De acordo com a advogada, as mudanças propostas impactam profundamente as relações familiares e os contratos entre cônjuges, ao reconhecer e regulamentar novos arranjos familiares e flexibilizar os aspectos jurídicos desses vínculos. "As alterações visam modernizar as relações familiares, garantir a proteção dos direitos de todas as partes envolvidas e permitir que os contratos entre cônjuges e companheiros sejam mais flexíveis, adaptando-se às realidades da convivência familiar, sempre com foco na dignidade, proteção e equidade", ressalta.

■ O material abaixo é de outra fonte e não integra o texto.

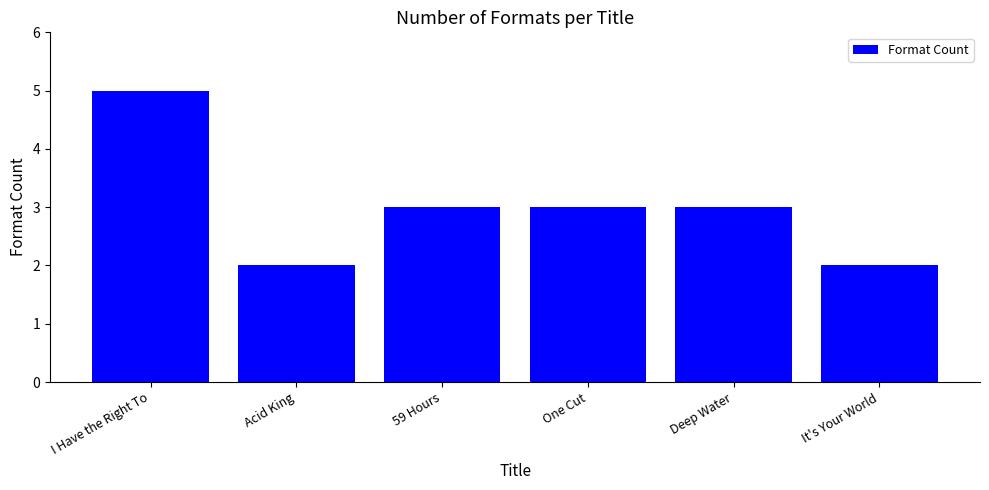

Read the value at I Have the Right To.

5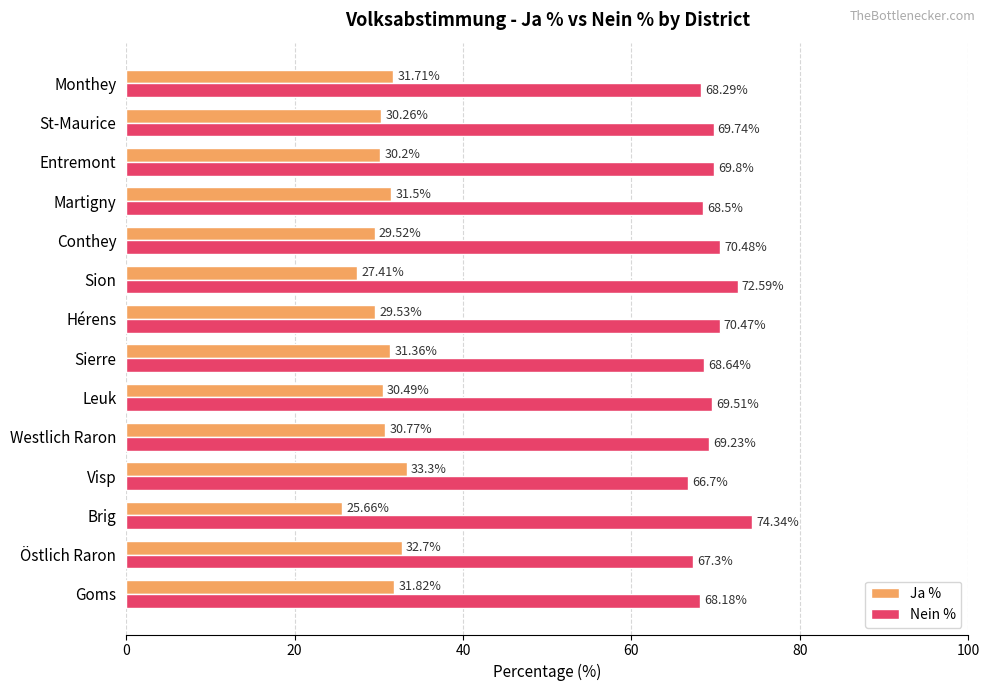

What is the difference between the maximum and minimum values in the Ja % series?

7.6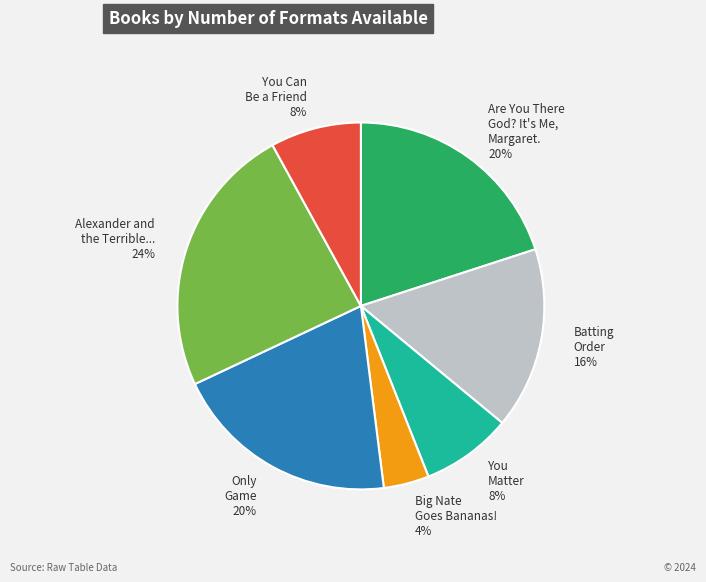

How many slices are in this pie chart?

7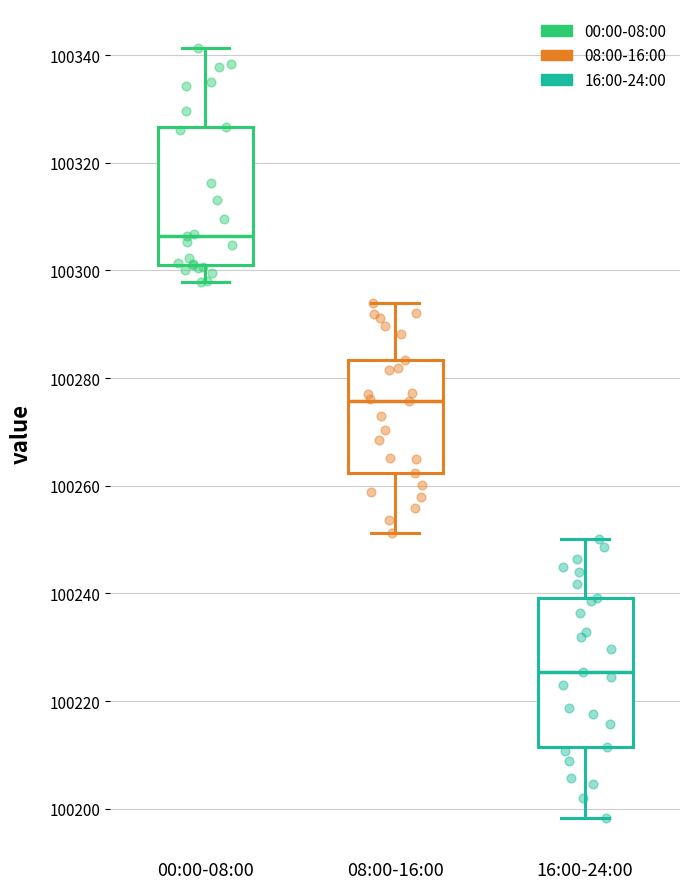

Reading left to right, read every box against the y-axis: the position of its median line, the range the box covers, and the ends of its whiskers. The values are not printed on the chart, so give them approximately, as read against the axis.

00:00-08:00: median 100306, box 100300 to 100326, whiskers 100298 to 100342
08:00-16:00: median 100276, box 100262 to 100284, whiskers 100252 to 100294
16:00-24:00: median 100226, box 100212 to 100240, whiskers 100198 to 100250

Uma das mudanças mais relevantes destacadas pela a advogada é a possibilidade de divórcio ou dissolução da união estável de forma unilateral, sem necessidade de anuência da outra parte ou escritura pública. Além disso, a alteração do regime de bens passa a ser flexibilizada, podendo ser modificada por escritura pública ou por cláusula estipulada previamente em pacto antenupcial ou convivencial. Também se prevê a possibilidade de mudança automática do regime após um período pré-definido, sem efeitos retroativos e garantindo a proteção de terceiros.

No que se refere ao pagamento de alimentos, Liliana explica que a nova legislação mantém o caput do artigo 1.699 e adiciona dois novos parágrafos sobre a obrigação alimentar. O § 1º estabelece que, nos casos de alimentos para crianças e adolescentes, a obrigação cessa com a maioridade, cabendo ao alimentante solicitar judicialmente sua extinção, conforme já consolidado na Súmula 358 do STF. O § 2º permite a prorrogação do direito à pensão por um período razoável após a maioridade, caso o beneficiário ainda esteja concluindo sua formação educacional em curso superior, técnico ou profissionalizante.

Quanto aos alimentos entre cônjuges e conviventes, a reforma cria um capítulo específico para o tema, reorganizando os dispositivos e eliminando a menção à separação judicial. O artigo 1.702 determina que, em caso de dissolução da relação, um cônjuge deve prestar alimentos ao outro caso este esteja desprovido de recursos. Um parágrafo único reforça o caráter transitório da pensão, permitindo que o juiz fixe um prazo final para sua concessão, garantindo tempo suficiente para a inserção ou recolocação do beneficiário no mercado de trabalho.

No âmbito sucessório, a reforma propõe a equiparação entre cônjuges e companheiros, revogando o artigo 1.790 e retirando ambos da categoria de herdeiros necessários, mantendo apenas descendentes e ascendentes com direito à legítima.